ARCHITECTURE
The images treat architecture not as a functional system, but as a mental structure. Space is not a unit of use, but a perceptual construct in which the viewer’s position is implicitly defined. Light is the primary formative force: it does not illuminate, but rather articulates and separates. The materials (concrete, glass, plastered surfaces) are not aesthetic choices, but rather surfaces that carry meaning. The architecture here is reduced, but not minimalist—rather, it is a disciplined and controlled spatial logic.
NATUR
Natural elements do not appear as romantic landscapes, but in their raw, structural state. Here, nature is not a counterpoint to the built environment, but rather its analogous system. The surfaces (earth, plants, stone) bear the marks of time and erosion, not mere ornamentation. In the compositions, nature is also disciplined: cropped, controlled, and isolated.

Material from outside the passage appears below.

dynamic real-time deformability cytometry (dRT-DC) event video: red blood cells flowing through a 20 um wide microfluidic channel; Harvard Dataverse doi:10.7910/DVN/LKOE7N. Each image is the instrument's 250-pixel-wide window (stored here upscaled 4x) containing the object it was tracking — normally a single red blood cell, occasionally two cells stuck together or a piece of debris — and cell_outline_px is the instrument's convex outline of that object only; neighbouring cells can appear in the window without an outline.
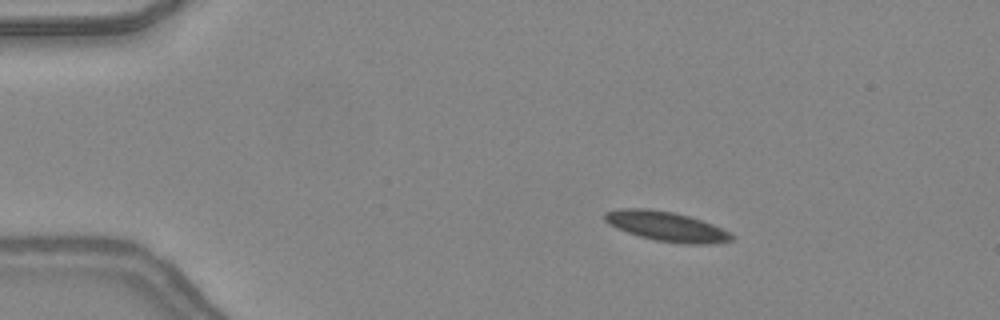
{"species": "common noctule bat (a hibernating species)", "species_latin": "Nyctalus noctula", "temperature_condition": "warm", "stored_images_in_passage": 49, "camera_frame_rate_fps": 3000, "um_per_image_px": 0.085, "animal": {"sex": "female", "body_mass_g": 24.6, "forearm_length_mm": 56.2}, "frame": {"image": 1, "passage_image": 9, "time_ms": 2.667, "image_size_px": [1000, 320], "cell_outline_px": [[736, 236], [732, 240], [716, 244], [680, 244], [656, 240], [640, 236], [616, 228], [608, 224], [604, 220], [604, 212], [620, 208], [648, 208], [672, 212], [688, 216], [712, 224]], "centroid_in_image_um": [56.63, 19.25], "position_along_channel_um": 28.4, "area_um2": 21.96}}
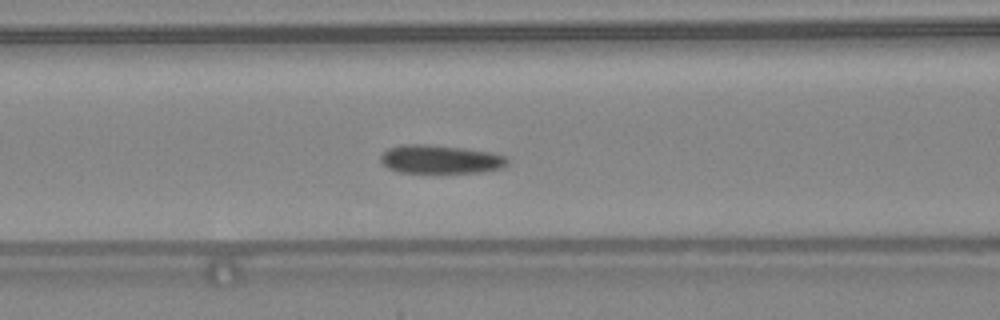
{"frame": {"image": 2, "passage_image": 21, "time_ms": 6.667, "image_size_px": [1000, 320], "cell_outline_px": [[508, 164], [504, 168], [484, 172], [400, 172], [388, 168], [380, 160], [380, 156], [388, 148], [400, 144], [424, 144], [464, 148], [492, 152], [504, 156], [508, 160]], "centroid_in_image_um": [37.45, 13.53], "position_along_channel_um": 129.1, "area_um2": 21.1}}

The mood is restrained, almost pre-aesthetic, where the scene has not yet become an image, but only a structure.


GEOMETRY
Geometry is not a decorative device, but rather the fundamental language and organizing principle of the images. The forms (lines, planes, intersections) constitute a hidden system that is not always explicitly discernible. The compositions often balance on the border between stability and instability. Here, geometry is not pure abstraction, but a structure extracted from real space. The viewer’s perception is active: the recognition of order occurs as a cognitive process.